Walking and biking routes in the Tweed Valley closed to the public due to safety concerns after high winds battered the region in November.
But Conservative MP David Mundell has voiced fears of tourism opportunities “slipping away” if the trails remain shut.
“Everyone will understand the need to close the forests in the aftermath of Storm Arwen in the interests of public safety, and the need to make a full assessment of the damage caused before beginning clear-up operations,” said the representative for Dumfriesshire, Clydesdale and Tweeddale.
“However, as those local businesses who have contacted me have pointed out, the Tweed Valley forests are one of the bedrocks of the local economy here in Tweeddale and there is an urgent need to get walking and mountain biking trails safely re-opened as quickly as possible to ensure that tourism opportunities do not slip away.”
Mr Mundell says he wants to meet with officials from Forestry and Land Scotland (FLS) in the coming weeks to discuss the matter.
He said: “I am seeking a meeting with them in the New Year both to be updated on progress being made and to make the case for every effort to be made to get local walking and biking trails re-opened as a matter of real urgency.”
A spokesperson from FLS said: “The damage that Storm Arwen caused was significant across the south of Scotland and we have hundreds of miles of paths and mountain biking trails which have been impacted to some degree. We are already beginning to open up some trails, including in the Tweed Valley, but others will not re-open until the New Year.
“We fully appreciate the importance of the trail network to tourism in the area and agree that it is important for the local community and for local businesses that the trails are re-opened as soon as possible, that’s why, along with access to peoples properties, we have been prioritising this work since the storm.”

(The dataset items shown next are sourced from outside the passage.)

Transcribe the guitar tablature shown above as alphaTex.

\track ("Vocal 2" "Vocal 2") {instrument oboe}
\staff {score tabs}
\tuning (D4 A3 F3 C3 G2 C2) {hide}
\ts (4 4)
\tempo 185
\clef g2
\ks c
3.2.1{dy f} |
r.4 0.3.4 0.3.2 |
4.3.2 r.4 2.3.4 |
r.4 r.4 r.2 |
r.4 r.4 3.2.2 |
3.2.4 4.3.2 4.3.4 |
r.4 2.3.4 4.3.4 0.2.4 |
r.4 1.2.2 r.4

They added: “We’ve been working hard for several weeks now to make that happen, surveying trails, and then organising and carrying out the work the work to get them safely cleared. We appreciate that people are keen to get back out into the forest, we want that to happen as soon as possible to, but this work can be a dangerous and demanding job, it needs to be done carefully and by competent and experienced people and equipment. Fallen trees might look to be solidly on the ground or stacked across each other but they can slip, pivot, roll or fall at the slightest disturbance. Trails will progressively reopen as we make them safe – several will be open from Thursday (yesterday) – and anyone thinking of visiting any of our forests should check our website for the latest updates on sites that are open and those that remain closed.”